Most deaths in large truck crashes are passenger vehicle occupants. Large trucks often weigh 20-30 times as much as passenger vehicles. They are taller and have greater ground clearance than cars, which means that lower-riding vehicles can slide beneath truck trailers, with deadly consequences. Rear underride guards are supposed to stop this from happening, but IIHS research shows that guards meeting federal safety standards can fail in relatively low-speed crashes.
Truck driver fatigue is a known crash risk. Under federal hours-of-service regulations, drivers of large trucks are allowed to be behind the wheel for as long as 11 hours at a stretch. Surveys indicate that many drivers violate the regulations and work longer than permitted. Electronic logging devices, which will be required beginning in 2017, should help with compliance.

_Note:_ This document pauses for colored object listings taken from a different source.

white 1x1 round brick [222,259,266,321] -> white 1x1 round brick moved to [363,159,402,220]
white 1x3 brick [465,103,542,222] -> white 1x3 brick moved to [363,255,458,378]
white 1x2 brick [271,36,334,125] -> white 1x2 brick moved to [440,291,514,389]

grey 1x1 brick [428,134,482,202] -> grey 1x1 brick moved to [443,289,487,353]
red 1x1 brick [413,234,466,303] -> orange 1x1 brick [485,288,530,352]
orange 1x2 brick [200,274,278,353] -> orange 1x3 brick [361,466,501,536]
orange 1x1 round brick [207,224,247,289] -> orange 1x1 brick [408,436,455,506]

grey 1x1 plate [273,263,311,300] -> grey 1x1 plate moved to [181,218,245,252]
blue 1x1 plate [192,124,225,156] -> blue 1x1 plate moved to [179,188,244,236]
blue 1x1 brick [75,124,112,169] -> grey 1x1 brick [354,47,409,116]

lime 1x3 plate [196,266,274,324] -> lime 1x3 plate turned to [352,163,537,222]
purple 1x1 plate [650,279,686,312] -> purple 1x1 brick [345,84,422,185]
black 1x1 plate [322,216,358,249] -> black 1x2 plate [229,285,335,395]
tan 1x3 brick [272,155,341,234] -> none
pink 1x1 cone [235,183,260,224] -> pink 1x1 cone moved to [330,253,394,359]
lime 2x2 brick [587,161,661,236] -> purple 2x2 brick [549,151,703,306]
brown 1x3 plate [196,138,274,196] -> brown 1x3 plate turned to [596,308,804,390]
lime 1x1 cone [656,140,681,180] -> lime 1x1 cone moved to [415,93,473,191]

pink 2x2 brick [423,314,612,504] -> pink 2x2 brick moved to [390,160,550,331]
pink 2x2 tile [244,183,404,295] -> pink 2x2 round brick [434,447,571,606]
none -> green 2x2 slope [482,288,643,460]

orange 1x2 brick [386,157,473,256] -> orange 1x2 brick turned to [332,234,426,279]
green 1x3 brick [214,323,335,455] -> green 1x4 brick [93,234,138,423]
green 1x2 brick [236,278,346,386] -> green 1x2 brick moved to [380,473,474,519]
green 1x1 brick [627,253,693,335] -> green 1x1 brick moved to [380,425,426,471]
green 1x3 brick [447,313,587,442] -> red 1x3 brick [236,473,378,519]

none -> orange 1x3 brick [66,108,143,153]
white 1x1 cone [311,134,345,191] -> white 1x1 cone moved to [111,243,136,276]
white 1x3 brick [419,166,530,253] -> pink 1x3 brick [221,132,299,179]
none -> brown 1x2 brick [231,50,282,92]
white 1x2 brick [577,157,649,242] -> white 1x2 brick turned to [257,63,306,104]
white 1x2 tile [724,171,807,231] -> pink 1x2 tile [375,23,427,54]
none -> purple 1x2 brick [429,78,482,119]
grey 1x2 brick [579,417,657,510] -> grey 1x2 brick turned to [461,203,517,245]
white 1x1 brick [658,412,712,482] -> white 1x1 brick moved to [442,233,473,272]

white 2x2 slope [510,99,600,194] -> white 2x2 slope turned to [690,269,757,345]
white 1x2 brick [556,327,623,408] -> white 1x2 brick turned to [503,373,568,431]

Truck braking capability can be a factor in crashes. Compared with passenger vehicles, stopping distances for trucks are much longer, particularly on wet and slippery roads or if the brake systems are poorly maintained. Large trucks also are prone to rolling over. A requirement for electronic stability control takes effect for most new truck tractors in 2017 and is expected to reduce crashes.
When cars hit the back of trucks, they sometimes slide underneath with often deadly results. Rear underride guards — metal bars that hang from the backs of trailers — are supposed to prevent this, but many guards don't hold up.
IIHS tests underride guards on trucks in three configurations. Trailer manufacturers whose guards pass all three tests earn our TOUGHGUARD award.